What Seurat saw

BEING alert lies at the very heart of the creative process. One never knows what may suddenly appear over the horizon of the unknown, or pop into view in the here and now. Without such alertness, D"urer would never have been able to capture the sense of living actuality that sets his ``Young Hare'' apart from all other depictions of small animals. And Turner would never have been able to translate sunsets, storms, and other atmospheric realities into a few quickly dashed-off washes of pure color.

Being alert takes other forms as well. Thus, Paul Klee expanded the range of art by remaining extraordinarily sensitive to what happens when tiny daubs of color and thin washes of paint are joined by a few scratchy lines. Piet Mondrian touched formal perfection by probing the structural and metaphysical implications of right angles and the primary colors. John Marin fashioned a dramatically original watercolor style by sensing what was truly essential about an experience -- and then putting it down as swiftly as possible via his own pictorial code. Morris Graves created some of the most spiritually evocative images of our time by waiting patiently at the frontier of secular knowledge for intimations of the divine.

The list is endless. Every artist of substance has, in one way or another, activated his or her sensibilities and intuitions to the point of maximum effectiveness. For some, this takes the form of clearer observation, for others, a greater sensitivity to medium, inner truths, alternative techniques, or expanded thematic possibilities. But whatever, the ultimate impact of this increased awareness on the artist's work will depend on how seriously and consistently it is applied.

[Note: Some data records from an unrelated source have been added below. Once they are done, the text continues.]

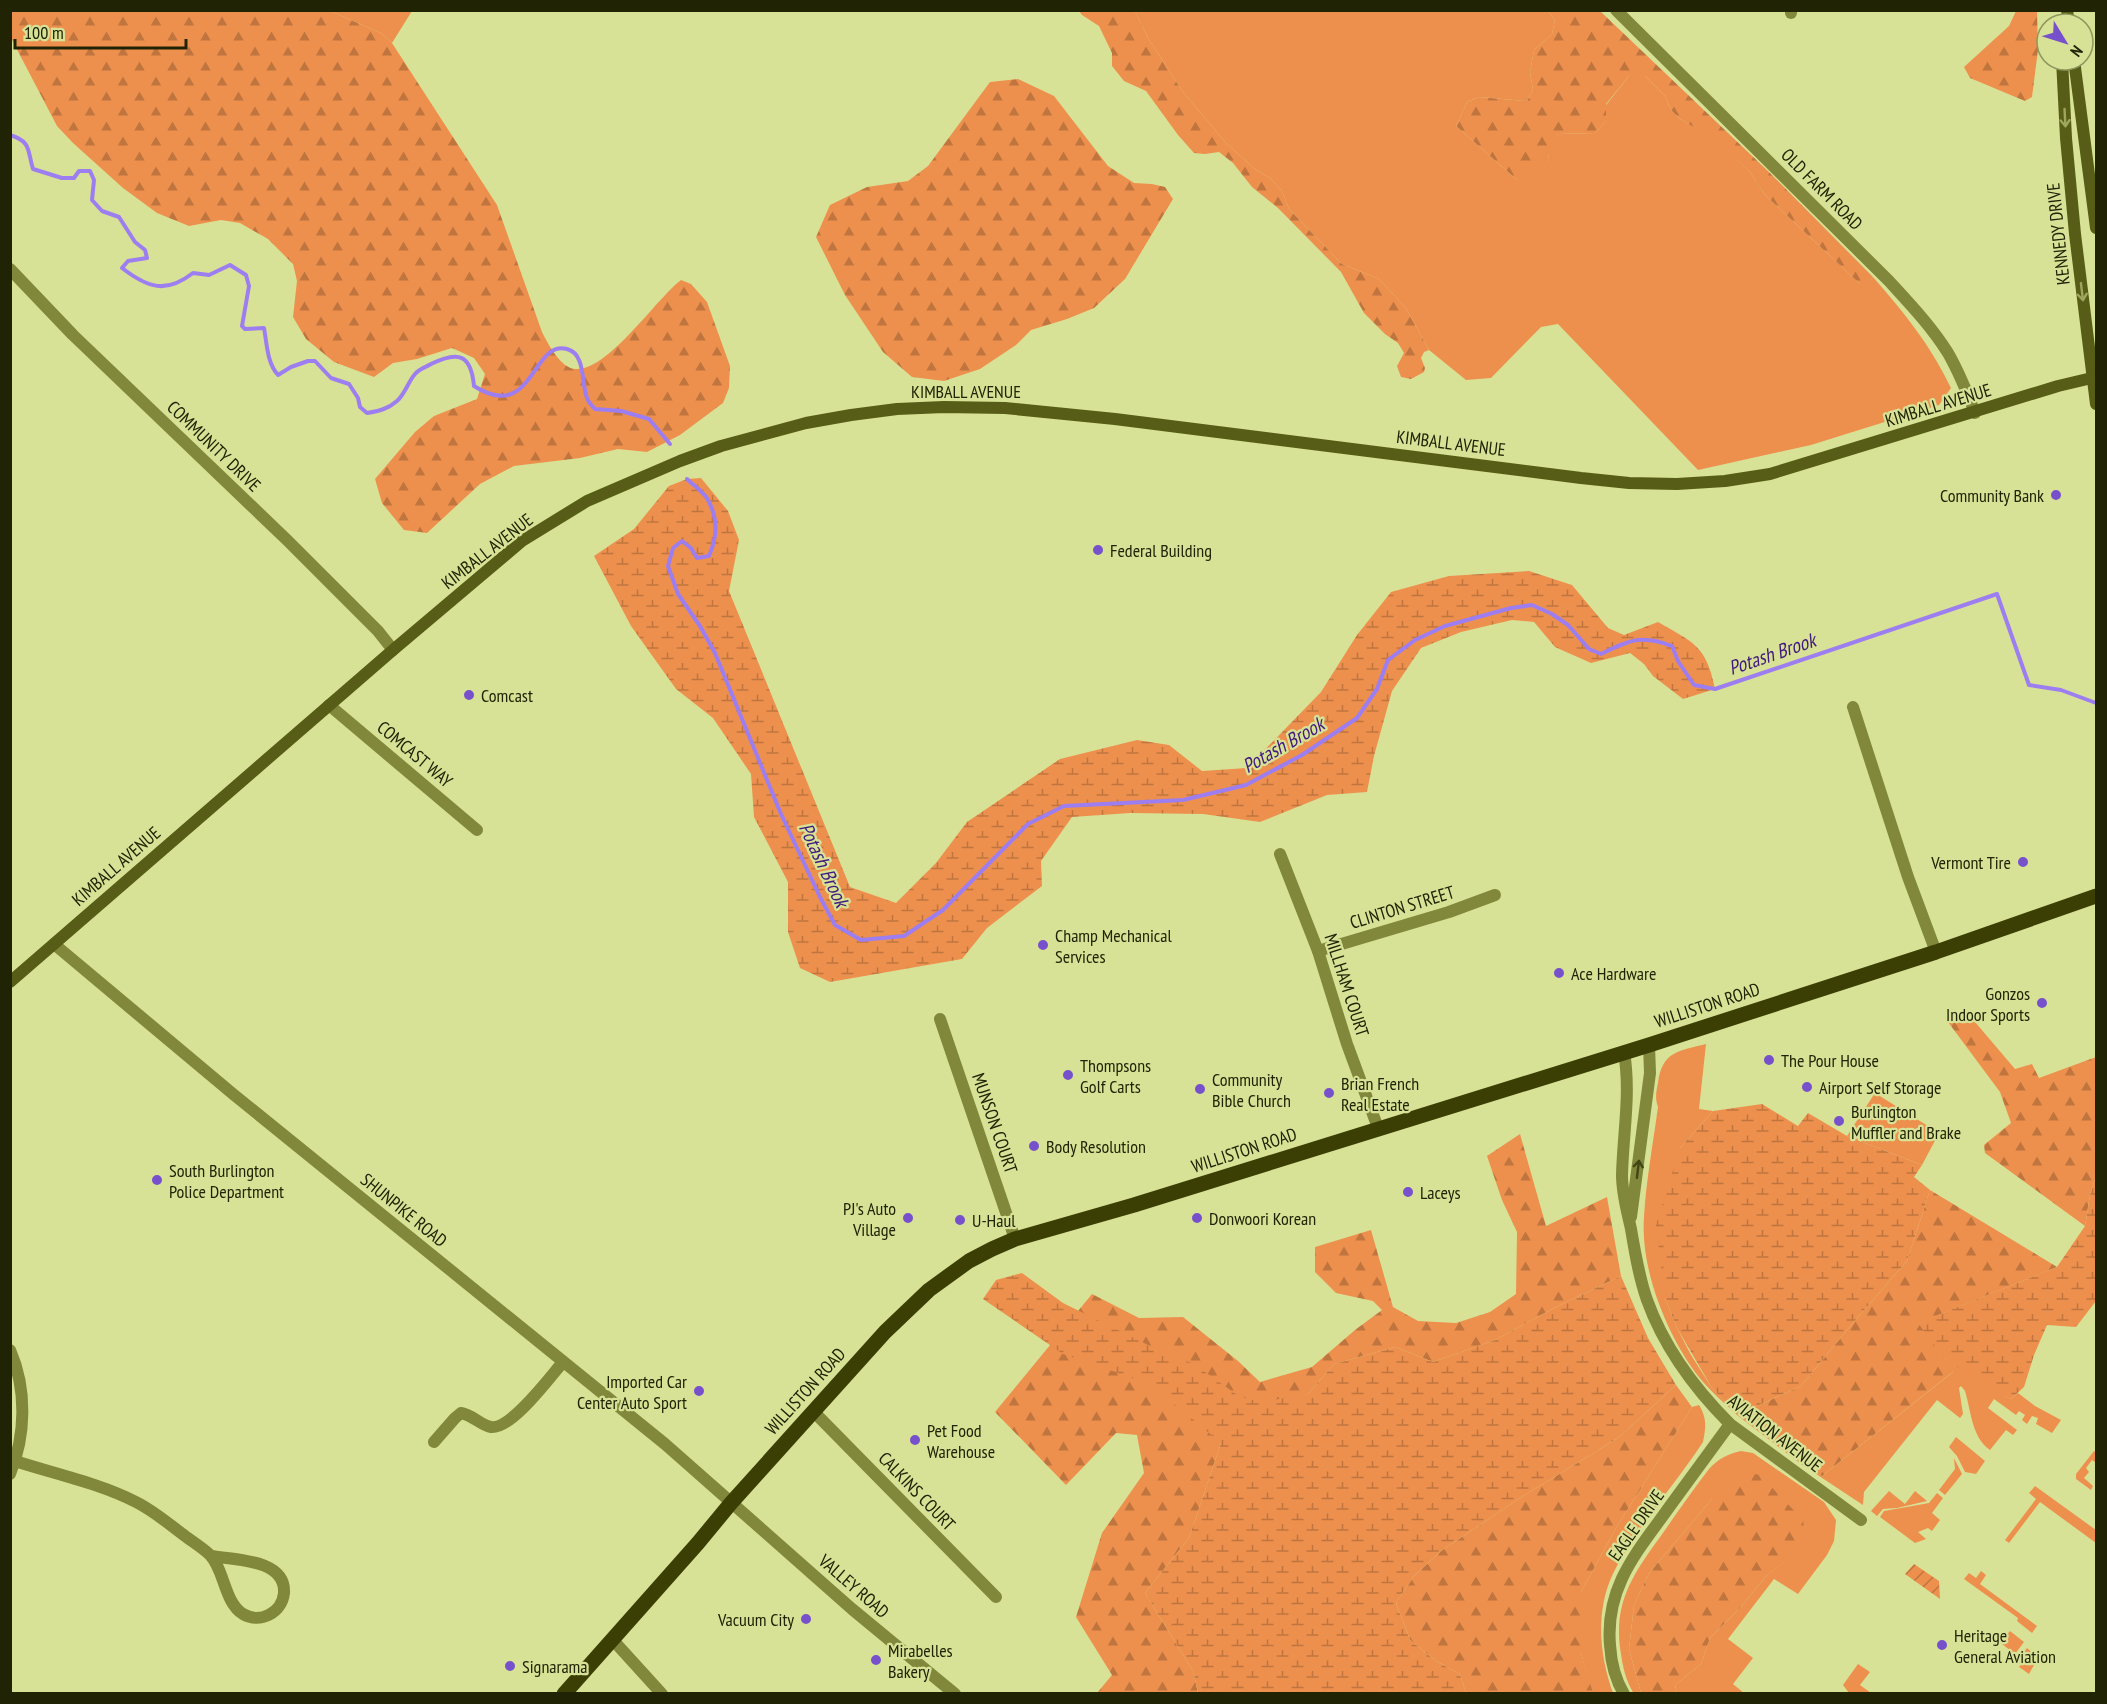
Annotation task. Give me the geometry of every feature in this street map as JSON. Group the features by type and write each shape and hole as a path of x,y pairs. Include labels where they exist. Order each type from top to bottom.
{"main road":[{"name":"KENNEDY DRIVE","path":"2063,72 2073,213 2097,404"},
{"path":"2076,72 2097,228"},
{"name":"KIMBALL AVENUE","path":"10,982 393,650 522,542 587,501 721,446 773,431 851,415 897,409 945,407 1041,411 1629,483 1717,482 1770,474 2067,383 2094,377"},
{"name":"WILLISTON ROAD","path":"564,1694 885,1332 929,1290 969,1261 1015,1239 1134,1205 1649,1045 1936,952 2097,896"}],"street":[{"name":"OLD FARM ROAD","path":"1616,10 1889,281 1926,321 1960,375 1975,412"},
{"name":"COMMUNITY DRIVE","path":"10,269 73,335 378,630 393,650"},
{"name":"COMCAST WAY","path":"329,705 477,830"},
{"path":"1853,707 1908,877 1936,952"},
{"name":"MILLHAM COURT","path":"1280,854 1318,951 1347,1044 1378,1128"},
{"name":"CLINTON STREET","path":"1318,951 1449,912 1495,895"},
{"name":"SHUNPIKE ROAD","path":"54,944 233,1094 665,1444 731,1503"},
{"name":"MUNSON COURT","path":"940,1019 1015,1239"},
{"name":"AVIATION AVENUE","path":"1630,1227 1650,1073 1649,1045"},
{"name":"AVIATION AVENUE","path":"1624,1052 1628,1094 1622,1175 1623,1198 1640,1275 1657,1322 1689,1378 1714,1409 1730,1424 1861,1520"},
{"path":"10,1350 19,1377 22,1412 15,1461 10,1474"},
{"path":"434,1442 461,1413 491,1427 506,1424 563,1362"},
{"name":"CALKINS COURT","path":"813,1411 996,1597"},
{"name":"EAGLE DRIVE","path":"1624,1694 1613,1666 1609,1631 1609,1619 1616,1589 1631,1560 1730,1424"},
{"path":"15,1461 98,1487 137,1503 211,1556 238,1610 248,1616 259,1618 270,1615 278,1608 283,1598 284,1586 276,1572 261,1564 211,1556"},
{"name":"VALLEY ROAD","path":"731,1503 852,1609 955,1694"},
{"path":"612,1639 662,1694"}],"green space":[{"path":"10,11 330,11 381,33 392,43 497,205 542,332 560,360 570,368 576,369 589,367 602,359 617,347 681,280 691,284 707,302 730,366 729,388 723,403 680,435 647,452 618,449 580,458 514,466 480,484 427,533 404,530 382,503 375,479 415,432 434,416 477,399 485,374 474,358 452,348 417,359 393,363 374,377 334,362 306,339 293,317 297,281 293,264 268,239 240,223 221,220 189,226 157,213 123,188 57,126 11,38"},
{"path":"330,11 412,11 392,43 381,33"},
{"path":"1079,11 1135,11 1148,38 1183,92 1226,143 1256,170 1270,178 1282,191 1289,209 1342,264 1379,279 1406,308 1429,350 1424,352 1421,358 1425,368 1424,372 1411,379 1401,377 1397,366 1404,353 1398,343 1385,334 1364,313 1341,272 1278,208 1252,187 1233,163 1219,152 1194,153 1146,91 1124,81 1112,66 1112,53 1099,26"},
{"path":"1135,11 1548,11 1555,20 1552,34 1534,50 1530,72 1533,90 1527,101 1479,97 1467,102 1456,126 1517,180 1548,160 1550,141 1558,134 1595,133 1606,121 1606,105 1629,76 1645,76 1665,96 1671,110 1680,119 1718,140 1750,172 1765,195 1860,284 1867,284 1873,277 1916,330 1951,388 1939,405 1811,445 1698,470 1558,324 1541,327 1491,378 1466,380 1429,350 1406,308 1379,279 1342,264 1289,209 1282,191 1270,178 1256,170 1226,143 1183,92 1148,38"},
{"path":"1548,11 1600,11 1770,173 1873,277 1867,285 1860,284 1765,195 1750,172 1718,141 1680,119 1671,110 1665,96 1645,76 1629,76 1606,104 1606,121 1595,133 1558,134 1551,141 1548,160 1529,180 1517,180 1456,126 1467,102 1479,97 1527,101 1533,90 1530,72 1534,50 1552,34 1555,20"},
{"path":"2016,11 2037,11 2035,12 2035,72 2032,97 2025,101 1970,78 1964,67 2009,26"},
{"path":"1018,79 1054,96 1108,166 1134,183 1165,187 1173,199 1125,279 1094,308 1031,330 1016,345 980,369 944,381 912,377 883,352 845,295 816,237 830,205 867,187 908,181 928,166 990,82"},
{"path":"701,478 728,511 739,540 729,591 850,887 896,903 936,863 967,822 1060,759 1137,740 1169,745 1202,771 1247,768 1321,692 1357,635 1391,592 1449,576 1529,571 1572,585 1608,628 1624,635 1658,622 1689,641 1703,654 1715,689 1683,699 1653,676 1644,664 1630,653 1591,663 1555,647 1534,622 1512,620 1461,632 1421,648 1392,691 1374,756 1367,792 1327,795 1260,822 1203,814 1130,813 1072,817 1041,861 1042,886 987,928 962,959 830,982 800,968 788,932 788,882 754,817 751,774 713,718 676,689 631,626 594,556 634,529 669,486 687,479"},
{"path":"1962,1011 1970,1016 2015,1069 2032,1064 2039,1078 2096,1057 2096,1176 2085,1226 1985,1153 1984,1145 2011,1123 2000,1092 1945,1018"},
{"path":"1706,1044 1699,1109 1713,1111 1680,1148 1665,1298 1691,1355 1712,1388 1737,1415 1700,1378 1674,1338 1657,1299 1646,1257 1644,1237 1645,1203 1658,1107 1656,1095 1660,1072 1663,1064 1673,1054"},
{"path":"1875,1093 1939,1133 1922,1165 1847,1136"},
{"path":"1762,1104 1798,1126 1808,1113 1847,1136 1922,1165 1914,1177 1930,1190 1907,1261 1801,1386 1737,1415 1712,1388 1677,1328 1665,1298 1656,1225 1680,1148 1713,1111"},
{"path":"1520,1134 1546,1226 1607,1197 1621,1276 1495,1340 1433,1362 1395,1347 1334,1364 1308,1394 1221,1443 1189,1538 1145,1593 1193,1671 1198,1693 1097,1693 1112,1675 1076,1617 1102,1533 1144,1473 1137,1435 1116,1433 1066,1485 995,1412 1092,1294 1139,1318 1183,1317 1238,1361 1260,1382 1312,1367 1382,1310 1373,1301 1336,1293 1315,1272 1315,1247 1371,1230 1393,1307 1418,1321 1456,1323 1490,1312 1516,1294 1517,1232 1502,1200 1487,1156"},
{"path":"2096,1176 2096,1301 2076,1327 2047,1325 2024,1387 2011,1399 2000,1394 1976,1374 1952,1365 1944,1358 1918,1323 2057,1267 2085,1226"},
{"path":"1930,1190 2057,1267 1919,1323 1954,1371 1822,1476 1801,1464 1737,1415 1801,1386 1907,1261"},
{"path":"1022,1273 1063,1303 1148,1345 1194,1364 1240,1397 1262,1402 1308,1394 1334,1364 1395,1347 1433,1362 1495,1340 1621,1276 1648,1338 1676,1385 1618,1438 1520,1498 1441,1551 1414,1576 1396,1603 1410,1640 1436,1661 1460,1674 1466,1693 1198,1693 1193,1671 1145,1593 1189,1538 1221,1443 1150,1384 1063,1354 983,1299 996,1280"},
{"path":"1944,1358 1980,1376 2011,1399 2018,1393 2035,1406 2061,1420 2052,1433 2036,1424 2038,1418 2032,1416 2027,1424 2022,1420 2025,1415 2019,1411 2016,1415 1994,1399 1988,1408 2017,1430 2013,1435 2006,1430 1990,1450 1979,1439 1965,1391 1961,1386 1959,1388 1963,1414 1960,1418 1937,1400 1864,1492 1863,1505 1801,1464 1822,1476 1953,1372"},
{"path":"1676,1385 1692,1407 1616,1528 1581,1592 1581,1653 1593,1693 1466,1693 1460,1674 1436,1661 1410,1640 1396,1603 1414,1576 1441,1551 1520,1498 1618,1438"},
{"path":"1699,1405 1705,1423 1703,1442 1631,1542 1612,1576 1603,1605 1601,1635 1605,1665 1613,1693 1592,1693 1581,1653 1581,1592 1616,1528 1692,1407"},
{"path":"1956,1437 1985,1461 1976,1474 1965,1472 1957,1456 1949,1447"},
{"path":"1741,1451 1753,1453 1824,1502 1836,1520 1834,1541 1827,1555 1798,1594 1774,1579 1728,1639 1753,1658 1733,1684 1744,1693 1677,1693 1675,1685 1701,1664 1710,1638 1740,1608 1766,1576 1806,1544 1712,1499 1649,1573 1634,1605 1629,1649 1641,1693 1634,1694 1624,1669 1619,1636 1623,1603 1628,1589 1643,1561 1709,1469 1723,1457"},
{"path":"2094,1451 2096,1452 2096,1463 2092,1460 2086,1468 2089,1472 2084,1478 2093,1486 2091,1490 2076,1479 2076,1474"},
{"path":"1954,1458 1962,1474 1945,1495 1939,1490 1955,1469"},
{"path":"1743,1472 1760,1475 1803,1520 1806,1545 1766,1576 1740,1608 1710,1638 1701,1664 1675,1685 1677,1693 1641,1693 1629,1649 1634,1605 1649,1573 1712,1499"},
{"path":"2035,1486 2096,1530 2096,1543 2040,1502 2009,1543 2005,1540 2036,1499 2029,1493"},
{"path":"1889,1491 1905,1504 1915,1491 1927,1501 1883,1509 1877,1516 1871,1511"},
{"path":"1937,1493 1943,1498 1932,1513 1940,1520 1932,1531 1928,1528 1918,1532 1926,1539 1915,1543 1880,1517 1884,1511 1929,1503"},
{"path":"1914,1564 1939,1581 1940,1599 1905,1574"},
{"path":"1981,1571 1986,1575 1980,1584 2037,1626 2032,1633 2017,1621 2018,1618 1964,1579 1969,1573 1976,1578"},
{"path":"2010,1631 2024,1642 2015,1654 2002,1644"},
{"path":"2027,1648 2038,1658 2029,1674 2019,1667 2024,1661 2020,1657"},
{"path":"1858,1664 1870,1672 1860,1685 1871,1693 1849,1693 1843,1685"}],"waterway":[{"name":"Potash Brook","path":"10,135 22,141 28,148 33,169 62,178 74,178 79,171 90,171 94,180 92,200 102,211 119,217 135,242 145,250 147,258 128,261 122,268 131,275 157,286 174,284 193,273 209,275 230,265 246,275 249,286 242,326 245,329 264,328 270,359 278,375 291,367 315,361 331,378 349,384 358,398 360,407 367,413 394,404 417,372 449,357 462,358 466,362 470,368 474,386 494,395 508,395 530,378 546,356 555,349 567,349 573,352 580,363 585,392 595,409 621,411 649,419 670,444"},
{"name":"Potash Brook","path":"687,479 708,500 714,514 715,535 709,556 697,558 691,548 682,541 673,548 668,566 678,594 715,653 781,814 820,897 835,925 861,940 904,936 943,910 1028,824 1064,806 1183,800 1246,785 1302,755 1357,718 1377,689 1388,660 1415,640 1445,626 1511,608 1532,605 1552,614 1568,625 1589,649 1601,654 1636,640 1652,640 1672,646 1678,661 1694,685 1715,689 1997,594 2029,685 2061,690 2096,703"}],"place":[{"name":"Community Bank","path":"2056,495"},
{"name":"Federal Building","path":"1098,550"},
{"name":"Comcast","path":"469,695"},
{"name":"Vermont Tire","path":"2023,862"},
{"name":"Champ Mechanical Services","path":"1043,945"},
{"name":"Ace Hardware","path":"1559,973"},
{"name":"Gonzos Indoor Sports","path":"2042,1003"},
{"name":"The Pour House","path":"1769,1060"},
{"name":"Thompsons Golf Carts","path":"1068,1075"},
{"name":"Airport Self Storage","path":"1807,1087"},
{"name":"Community Bible Church","path":"1200,1089"},
{"name":"Brian French Real Estate","path":"1329,1093"},
{"name":"Burlington Muffler and Brake","path":"1839,1121"},
{"name":"Body Resolution","path":"1034,1146"},
{"name":"South Burlington Police Department","path":"157,1180"},
{"name":"Laceys","path":"1408,1192"},
{"name":"PJ's Auto Village","path":"908,1218"},
{"name":"Donwoori Korean","path":"1197,1218"},
{"name":"U-Haul","path":"960,1220"},
{"name":"Imported Car Center Auto Sport","path":"699,1391"},
{"name":"Pet Food Warehouse","path":"915,1440"},
{"name":"Vacuum City","path":"806,1619"},
{"name":"Heritage General Aviation","path":"1942,1645"},
{"name":"Mirabelles Bakery","path":"876,1660"},
{"name":"Signarama","path":"510,1666"}]}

No one knew this better than Georges Seurat (1859-91), the inventor of Pointillism and the creator of some of the most beautiful drawings ever made. In his short career he systematized Impressionism and gave it a more classical orientation, and evolved a style of drawing that abandoned linear definition in favor of a precise manipulation of tonal gradations.

In the process, he produced such modernist masterpieces as ``Sunday Afternoon on the Island of La Grande Jatte'' and ``Le Cirque,'' and at least one drawing, ``Portrait of Aman-Jean,'' that would have put him in the art history books if he had done nothing else.

Both his works in color and in black and white result from a profoundly intellectual and highly disciplined -- yet also very open -- approach to art that demanded not only that he apply logic and observation to his creative endeavors but that he remain totally alert to new ideas, forms, and sensations as well.

His openness to new possibilities becomes very apparent if we study the evolution of his drawing style. He began in the late 1870s by copying antique sculpture and working from life-class models in an academic, linear manner. He graduated in 1880 to much looser and warmer sketches of people on the streets and began to work in the bulkier tonal method which was to become his trademark in 1881. By the beginning of 1882, his mature style had formed, and by 1883 he was producing such masterly and original studies as ``Woman Embroidering'' and ``Boy Calling Out.''

In roughly four years he went from talented student to brilliant professional, an accomplishment made all the more remarkable by the fact that it was during those years that he took Pointillism from theory to actuality.

None of this would have been possible had he been content with the formal ideals of the French Academy or of Impressionism, and had he not insisted that he put everything he had -- intellectually, emotionally, and professionally -- on the line every time he painted or drew.

``The Colt'' is not one of his best drawings. It is too rough and tentative, too structurally unresolved, to rank with his masterpieces. And yet it is so obviously by his hand, and reveals so much about his approach to drawing, that I decided to use it rather than one of his more finished works to illustrate this essay.

To begin with, it establishes that Seurat's drawings achieve their unique identities by means of a transformation of perceptual data into relatively undifferentiated areas of black, white, and gray. Linear definition is replaced by tone and mass, and by a dramatic dependence on silhouette. Everything has been distilled into the most purely, most exclusively black-and-white image possible.

Seurat drew ``The Colt'' by piling line upon line until he had achieved the desired blackness or opacity for each section of the composition, or until the black/white contrasts matched what he had in mind. The shapes of the animal, the trees, the shadow, and the low-lying hill were arrived at by this process. They were not determined beforehand by carefully drawn outlines.

The result is a shimmering, two-dimensional black-and-white approximation of what the artist actually saw. For all its roughness and tentativeness, it represents a totally original approach to drawing that led not only to a number of stunning works of art, but to a new way of transcribing nature onto paper as well.